Subjugar a natureza só demonstra a nossa total independência das leis naturais
Nesse início de ano temos muitas e boas razões para comemorar o grande legado deixado por 2014. Seja ele de alcance global como a nova protelação do acordo climático mundial, aliás, o que é realmente desnecessário, diga-se de passagem, bem como alguns episódios locais que nos enchem de orgulho, tais como, a morte das centenas de irritantes e indesejáveis periquitos em Manaus, no coração da Amazônia Brasileira e o uso com enorme sucesso do “volume morto” em terras paulistas.
Esses fatos tem se multiplicado em profusão, graças a um novo fenômeno, um pouco mais recente na história da humanidade. Como é de conhecimento público, desde 2008 a maior parte da população em nosso planeta reside em cidades. Desde então, essa porcentagem só tem aumentado e mesmo a China, o país mais populoso do mundo, também passou a ser mais urbano que rural.

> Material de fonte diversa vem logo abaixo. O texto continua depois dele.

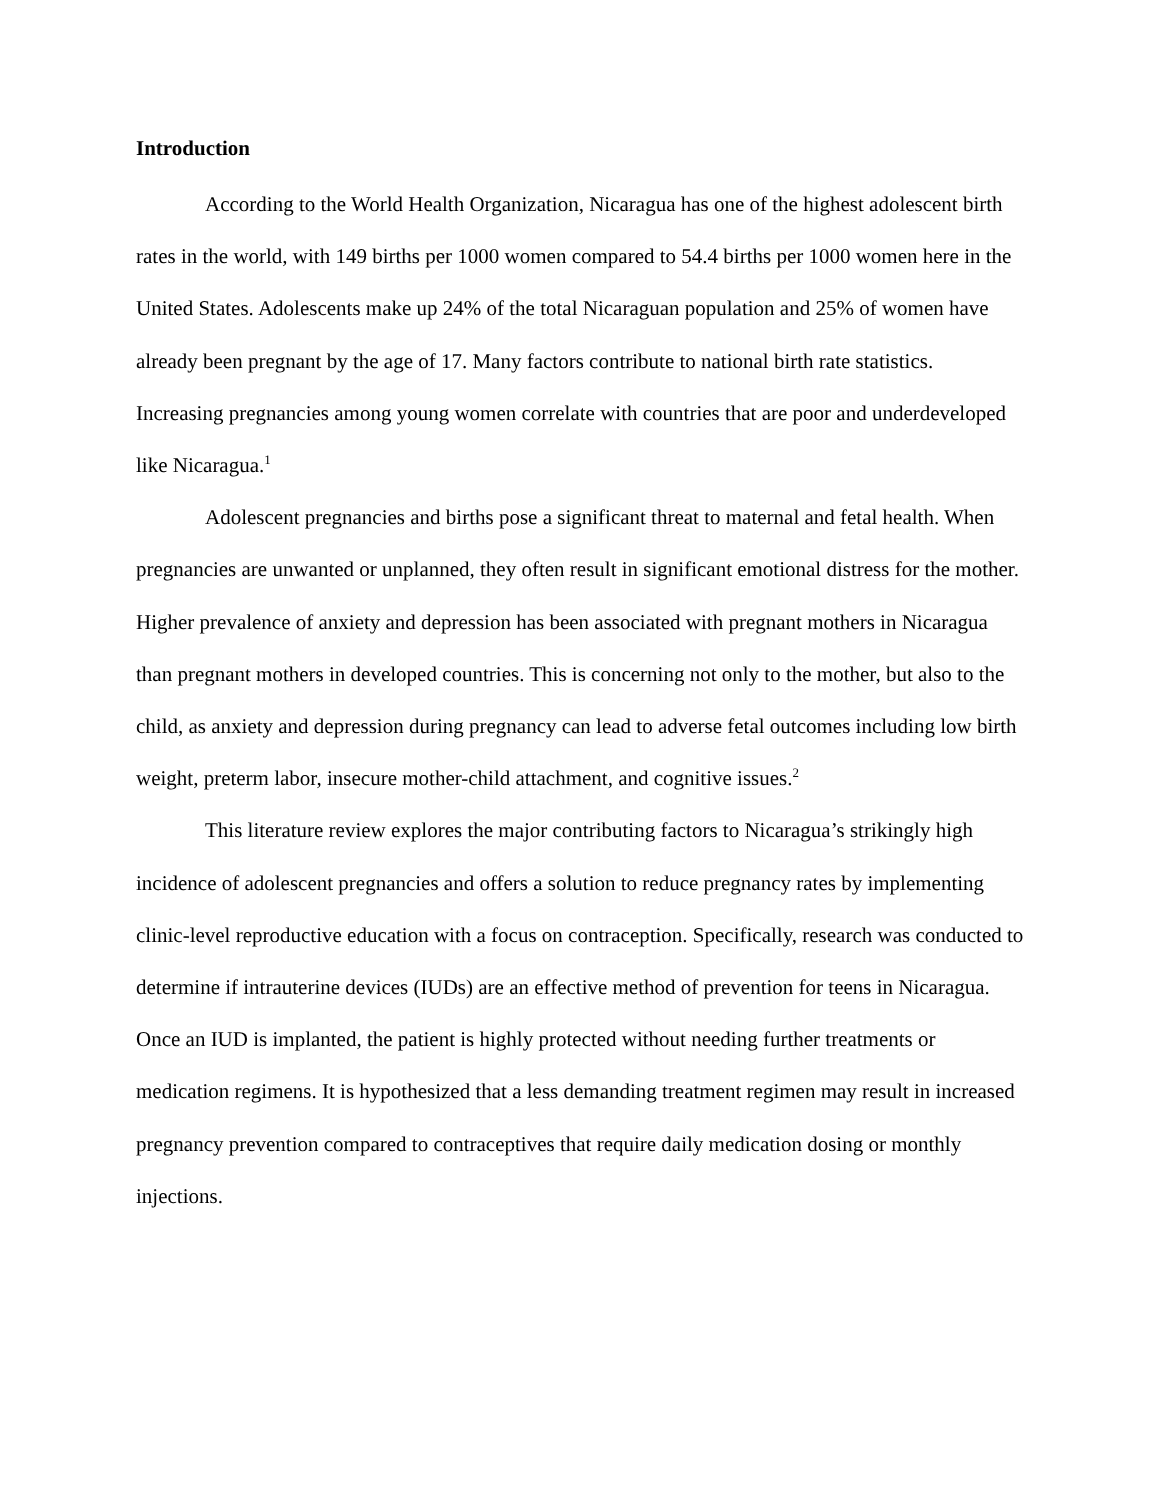Introduction
According to the World Health Organization, Nicaragua has one of the highest adolescent birth rates in the world, with 149 births per 1000 women compared to 54.4 births per 1000 women here in the United States. Adolescents make up 24% of the total Nicaraguan population and 25% of women have already been pregnant by the age of 17. Many factors contribute to national birth rate statistics. Increasing pregnancies among young women correlate with countries that are poor and underdeveloped like Nicaragua.<sup>1</sup>
Adolescent pregnancies and births pose a significant threat to maternal and fetal health. When pregnancies are unwanted or unplanned, they often result in significant emotional distress for the mother. Higher prevalence of anxiety and depression has been associated with pregnant mothers in Nicaragua than pregnant mothers in developed countries. This is concerning not only to the mother, but also to the child, as anxiety and depression during pregnancy can lead to adverse fetal outcomes including low birth weight, preterm labor, insecure mother-child attachment, and cognitive issues.<sup>2</sup>
This literature review explores the major contributing factors to Nicaragua’s strikingly high incidence of adolescent pregnancies and offers a solution to reduce pregnancy rates by implementing clinic-level reproductive education with a focus on contraception. Specifically, research was conducted to determine if intrauterine devices (IUDs) are an effective method of prevention for teens in Nicaragua. Once an IUD is implanted, the patient is highly protected without needing further treatments or medication regimens. It is hypothesized that a less demanding treatment regimen may result in increased pregnancy prevention compared to contraceptives that require daily medication dosing or monthly injections.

Essa é, sem dúvida, uma alegria para todos os urbanóides que precisam conviver cada vez menos com rios barulhentos, sujeira de terra (seca ou molhada) insetos, barulhos de animais diversos e árvores cheias de folhas e flores. E ainda muito menos com os chamados ciclos naturais, chuvas, ventos, clima. Provamos a capacidade de tornar irrelevantes essa discussão e esses acompanhamentos realizados por aqueles que, ou não tem muita coisa para fazer ou se entregaram ao fracasso e a incapacidade de se juntar aos bons que realmente sabem ganhar dinheiro. Afinal, batalhar pelo vil metal e adquirir produtos é realmente o que dá sentido a vida, não é mesmo?
COP 20 de Lima
Chega a ser risível, mas é na verdade bastante tedioso assistir a esse grupo de pessoas (representantes de países, cientistas e ambientalistas) que todos os anos reúnem-se quase em desespero para buscar caminhos que levem o mundo a se comprometer com o combate ao aquecimento global e implementem ações que revertam o processo de aumento médio da temperatura do planeta. A última reunião da COP (Conferência das Partes sobre Mudanças Climáticas, das Nações Unidas, em sua sigla em inglês) foi realizada no final do ano em Lima, capital do Peru. E, como sempre tem ocorrido, as principais decisões foram postergadas para o ano seguinte, ou seja, para o próximo encontro climático a ser realizado em Paris no final deste ano.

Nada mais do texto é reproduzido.